WORK REQUIRED: Print every line of the listing below, starting with the line that holds "Musterreg.eintrag 1913" and going on through the line that holds "DATENSCHUTZ-BESTIMMUNGE", both included, and print nothing else.

THE DATA:
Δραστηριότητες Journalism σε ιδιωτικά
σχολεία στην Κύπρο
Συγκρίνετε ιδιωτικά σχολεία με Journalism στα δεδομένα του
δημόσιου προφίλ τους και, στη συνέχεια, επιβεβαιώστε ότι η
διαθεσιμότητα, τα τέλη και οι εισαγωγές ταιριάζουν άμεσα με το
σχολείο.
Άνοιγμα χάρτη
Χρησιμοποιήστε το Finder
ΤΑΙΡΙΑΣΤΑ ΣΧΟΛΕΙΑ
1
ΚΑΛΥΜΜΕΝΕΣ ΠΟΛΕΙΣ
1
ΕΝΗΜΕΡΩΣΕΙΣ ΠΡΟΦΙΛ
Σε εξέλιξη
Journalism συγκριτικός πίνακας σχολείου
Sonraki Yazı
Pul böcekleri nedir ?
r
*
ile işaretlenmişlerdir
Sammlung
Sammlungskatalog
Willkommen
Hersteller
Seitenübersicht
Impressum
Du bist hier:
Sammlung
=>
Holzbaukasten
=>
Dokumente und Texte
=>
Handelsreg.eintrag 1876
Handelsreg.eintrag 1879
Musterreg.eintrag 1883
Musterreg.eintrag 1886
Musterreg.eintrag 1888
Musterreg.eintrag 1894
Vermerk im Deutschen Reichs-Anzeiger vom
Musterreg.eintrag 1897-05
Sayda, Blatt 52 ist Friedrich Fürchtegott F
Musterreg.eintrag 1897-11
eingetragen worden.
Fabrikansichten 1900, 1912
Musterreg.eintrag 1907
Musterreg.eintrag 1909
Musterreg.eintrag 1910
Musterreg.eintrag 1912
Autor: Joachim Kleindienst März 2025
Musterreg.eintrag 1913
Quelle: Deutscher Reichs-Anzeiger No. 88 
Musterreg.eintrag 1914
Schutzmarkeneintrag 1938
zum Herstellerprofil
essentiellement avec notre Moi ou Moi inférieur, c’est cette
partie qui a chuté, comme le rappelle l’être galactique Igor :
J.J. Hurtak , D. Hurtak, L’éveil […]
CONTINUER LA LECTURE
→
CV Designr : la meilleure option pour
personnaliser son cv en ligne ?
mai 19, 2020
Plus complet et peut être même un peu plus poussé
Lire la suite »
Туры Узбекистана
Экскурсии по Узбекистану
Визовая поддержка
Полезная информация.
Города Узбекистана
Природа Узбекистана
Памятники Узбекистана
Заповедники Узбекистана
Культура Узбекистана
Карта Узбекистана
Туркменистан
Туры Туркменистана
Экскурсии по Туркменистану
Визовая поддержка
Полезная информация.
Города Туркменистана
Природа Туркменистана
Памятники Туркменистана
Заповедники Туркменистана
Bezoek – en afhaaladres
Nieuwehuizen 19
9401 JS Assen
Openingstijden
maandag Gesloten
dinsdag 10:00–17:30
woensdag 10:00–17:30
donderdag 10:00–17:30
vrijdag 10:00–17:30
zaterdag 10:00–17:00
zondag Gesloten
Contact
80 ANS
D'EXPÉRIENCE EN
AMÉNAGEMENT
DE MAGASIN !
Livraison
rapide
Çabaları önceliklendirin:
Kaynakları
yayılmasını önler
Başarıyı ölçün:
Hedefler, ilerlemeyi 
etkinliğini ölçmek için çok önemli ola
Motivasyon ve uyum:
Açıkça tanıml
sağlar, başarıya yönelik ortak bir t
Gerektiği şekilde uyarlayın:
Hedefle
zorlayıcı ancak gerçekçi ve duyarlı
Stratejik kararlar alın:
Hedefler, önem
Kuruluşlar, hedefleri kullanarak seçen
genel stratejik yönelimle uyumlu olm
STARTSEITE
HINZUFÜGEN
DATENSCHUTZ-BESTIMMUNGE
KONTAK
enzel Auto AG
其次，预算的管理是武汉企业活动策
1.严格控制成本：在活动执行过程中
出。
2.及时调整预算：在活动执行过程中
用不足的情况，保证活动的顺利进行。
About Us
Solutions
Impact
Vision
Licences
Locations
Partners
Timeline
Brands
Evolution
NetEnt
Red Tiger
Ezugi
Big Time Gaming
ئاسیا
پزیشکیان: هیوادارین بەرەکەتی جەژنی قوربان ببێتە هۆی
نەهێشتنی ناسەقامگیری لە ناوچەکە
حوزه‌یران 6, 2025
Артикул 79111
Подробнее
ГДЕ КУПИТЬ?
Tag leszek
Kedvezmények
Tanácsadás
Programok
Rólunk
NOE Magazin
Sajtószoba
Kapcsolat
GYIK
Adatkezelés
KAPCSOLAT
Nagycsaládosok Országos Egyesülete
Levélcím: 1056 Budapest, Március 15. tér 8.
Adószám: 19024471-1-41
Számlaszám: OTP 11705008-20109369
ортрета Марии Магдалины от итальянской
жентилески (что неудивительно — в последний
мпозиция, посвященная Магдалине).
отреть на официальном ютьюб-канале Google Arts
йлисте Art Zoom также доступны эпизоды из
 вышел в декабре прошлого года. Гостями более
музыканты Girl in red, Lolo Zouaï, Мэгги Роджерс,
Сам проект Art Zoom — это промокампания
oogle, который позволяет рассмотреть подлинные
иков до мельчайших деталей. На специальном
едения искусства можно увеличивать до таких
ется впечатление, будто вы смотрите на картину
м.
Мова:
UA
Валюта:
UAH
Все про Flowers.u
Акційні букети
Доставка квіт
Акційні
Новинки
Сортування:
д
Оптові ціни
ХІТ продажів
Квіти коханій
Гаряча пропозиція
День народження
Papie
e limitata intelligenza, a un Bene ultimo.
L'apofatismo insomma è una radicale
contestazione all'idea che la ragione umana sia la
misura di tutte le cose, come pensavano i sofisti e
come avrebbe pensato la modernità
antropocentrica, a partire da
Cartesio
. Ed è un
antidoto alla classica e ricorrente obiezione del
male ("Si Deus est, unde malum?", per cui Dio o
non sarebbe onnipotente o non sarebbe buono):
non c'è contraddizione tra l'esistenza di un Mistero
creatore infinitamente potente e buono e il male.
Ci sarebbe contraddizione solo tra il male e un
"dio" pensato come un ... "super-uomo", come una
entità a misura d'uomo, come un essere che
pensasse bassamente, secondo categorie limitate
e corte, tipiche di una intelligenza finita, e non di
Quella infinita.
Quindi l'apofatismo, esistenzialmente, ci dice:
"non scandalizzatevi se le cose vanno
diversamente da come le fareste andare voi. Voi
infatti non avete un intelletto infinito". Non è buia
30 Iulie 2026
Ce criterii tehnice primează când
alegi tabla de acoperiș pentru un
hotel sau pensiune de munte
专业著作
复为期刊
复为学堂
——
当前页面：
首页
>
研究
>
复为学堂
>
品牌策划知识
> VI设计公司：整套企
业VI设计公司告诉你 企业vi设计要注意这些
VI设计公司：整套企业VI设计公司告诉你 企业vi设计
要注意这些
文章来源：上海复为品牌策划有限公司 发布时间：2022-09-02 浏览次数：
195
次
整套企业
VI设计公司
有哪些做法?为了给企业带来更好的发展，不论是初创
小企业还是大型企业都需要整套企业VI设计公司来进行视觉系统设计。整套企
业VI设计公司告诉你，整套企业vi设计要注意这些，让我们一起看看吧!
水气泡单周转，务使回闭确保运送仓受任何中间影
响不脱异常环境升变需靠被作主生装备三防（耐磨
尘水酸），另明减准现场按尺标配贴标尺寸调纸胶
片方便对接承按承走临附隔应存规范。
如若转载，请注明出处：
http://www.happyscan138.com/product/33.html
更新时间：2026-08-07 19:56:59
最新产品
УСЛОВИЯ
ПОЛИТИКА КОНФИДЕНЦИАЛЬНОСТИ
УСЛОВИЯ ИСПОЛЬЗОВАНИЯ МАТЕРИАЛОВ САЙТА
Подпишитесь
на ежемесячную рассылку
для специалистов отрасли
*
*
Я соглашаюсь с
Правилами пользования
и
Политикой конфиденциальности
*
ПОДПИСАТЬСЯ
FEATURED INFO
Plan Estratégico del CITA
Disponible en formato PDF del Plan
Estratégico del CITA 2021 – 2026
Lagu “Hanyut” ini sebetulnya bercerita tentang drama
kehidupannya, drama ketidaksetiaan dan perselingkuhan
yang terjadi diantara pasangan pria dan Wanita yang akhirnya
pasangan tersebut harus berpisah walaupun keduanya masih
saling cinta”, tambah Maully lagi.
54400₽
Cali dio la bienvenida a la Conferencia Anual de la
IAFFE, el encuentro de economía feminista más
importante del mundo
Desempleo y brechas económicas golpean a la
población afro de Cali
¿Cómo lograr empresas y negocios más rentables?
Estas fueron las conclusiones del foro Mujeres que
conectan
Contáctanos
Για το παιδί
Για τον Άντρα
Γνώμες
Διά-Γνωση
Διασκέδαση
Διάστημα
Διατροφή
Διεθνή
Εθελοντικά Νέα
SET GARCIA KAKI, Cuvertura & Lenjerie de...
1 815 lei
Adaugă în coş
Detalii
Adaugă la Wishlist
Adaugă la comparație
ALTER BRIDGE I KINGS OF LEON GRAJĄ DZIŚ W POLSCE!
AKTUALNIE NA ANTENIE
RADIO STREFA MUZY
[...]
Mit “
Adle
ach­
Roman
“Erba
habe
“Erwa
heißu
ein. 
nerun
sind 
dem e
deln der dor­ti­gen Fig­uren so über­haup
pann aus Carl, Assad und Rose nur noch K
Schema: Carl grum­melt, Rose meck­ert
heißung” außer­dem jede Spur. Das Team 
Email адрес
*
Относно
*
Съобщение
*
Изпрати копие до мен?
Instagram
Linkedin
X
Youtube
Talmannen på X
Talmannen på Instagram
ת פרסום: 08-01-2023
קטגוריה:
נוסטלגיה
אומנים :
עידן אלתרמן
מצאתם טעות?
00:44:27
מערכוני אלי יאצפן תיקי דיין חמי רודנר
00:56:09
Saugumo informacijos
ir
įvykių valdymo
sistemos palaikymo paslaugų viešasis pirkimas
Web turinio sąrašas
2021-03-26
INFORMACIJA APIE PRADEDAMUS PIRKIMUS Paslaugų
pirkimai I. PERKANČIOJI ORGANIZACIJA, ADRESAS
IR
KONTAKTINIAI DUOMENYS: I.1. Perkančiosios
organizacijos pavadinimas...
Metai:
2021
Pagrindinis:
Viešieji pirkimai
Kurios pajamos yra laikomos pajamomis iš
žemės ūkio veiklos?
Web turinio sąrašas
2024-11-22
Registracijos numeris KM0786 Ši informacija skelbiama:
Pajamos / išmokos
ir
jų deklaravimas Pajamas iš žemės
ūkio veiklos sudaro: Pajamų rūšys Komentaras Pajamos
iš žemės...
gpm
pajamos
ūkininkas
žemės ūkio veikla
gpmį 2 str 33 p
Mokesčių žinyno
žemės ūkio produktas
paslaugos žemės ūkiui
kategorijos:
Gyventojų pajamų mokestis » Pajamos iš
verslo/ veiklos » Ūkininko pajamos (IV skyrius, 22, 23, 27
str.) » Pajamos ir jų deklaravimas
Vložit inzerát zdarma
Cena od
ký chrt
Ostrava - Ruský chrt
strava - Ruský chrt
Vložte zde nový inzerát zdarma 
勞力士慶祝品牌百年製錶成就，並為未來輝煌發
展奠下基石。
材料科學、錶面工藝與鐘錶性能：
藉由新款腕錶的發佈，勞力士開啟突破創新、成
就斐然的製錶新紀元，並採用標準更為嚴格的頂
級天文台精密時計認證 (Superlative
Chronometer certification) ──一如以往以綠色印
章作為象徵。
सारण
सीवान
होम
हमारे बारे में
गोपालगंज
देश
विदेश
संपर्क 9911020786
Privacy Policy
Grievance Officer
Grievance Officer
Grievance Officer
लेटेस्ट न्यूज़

WRITTEN RESPONSE:
Musterreg.eintrag 1913
Quelle: Deutscher Reichs-Anzeiger No. 88 
Musterreg.eintrag 1914
Schutzmarkeneintrag 1938
zum Herstellerprofil
essentiellement avec notre Moi ou Moi inférieur, c’est cette
partie qui a chuté, comme le rappelle l’être galactique Igor :
J.J. Hurtak , D. Hurtak, L’éveil […]
CONTINUER LA LECTURE
→
CV Designr : la meilleure option pour
personnaliser son cv en ligne ?
mai 19, 2020
Plus complet et peut être même un peu plus poussé
Lire la suite »
Туры Узбекистана
Экскурсии по Узбекистану
Визовая поддержка
Полезная информация.
Города Узбекистана
Природа Узбекистана
Памятники Узбекистана
Заповедники Узбекистана
Культура Узбекистана
Карта Узбекистана
Туркменистан
Туры Туркменистана
Экскурсии по Туркменистану
Визовая поддержка
Полезная информация.
Города Туркменистана
Природа Туркменистана
Памятники Туркменистана
Заповедники Туркменистана
Bezoek – en afhaaladres
Nieuwehuizen 19
9401 JS Assen
Openingstijden
maandag Gesloten
dinsdag 10:00–17:30
woensdag 10:00–17:30
donderdag 10:00–17:30
vrijdag 10:00–17:30
zaterdag 10:00–17:00
zondag Gesloten
Contact
80 ANS
D'EXPÉRIENCE EN
AMÉNAGEMENT
DE MAGASIN !
Livraison
rapide
Çabaları önceliklendirin:
Kaynakları
yayılmasını önler
Başarıyı ölçün:
Hedefler, ilerlemeyi 
etkinliğini ölçmek için çok önemli ola
Motivasyon ve uyum:
Açıkça tanıml
sağlar, başarıya yönelik ortak bir t
Gerektiği şekilde uyarlayın:
Hedefle
zorlayıcı ancak gerçekçi ve duyarlı
Stratejik kararlar alın:
Hedefler, önem
Kuruluşlar, hedefleri kullanarak seçen
genel stratejik yönelimle uyumlu olm
STARTSEITE
HINZUFÜGEN
DATENSCHUTZ-BESTIMMUNGE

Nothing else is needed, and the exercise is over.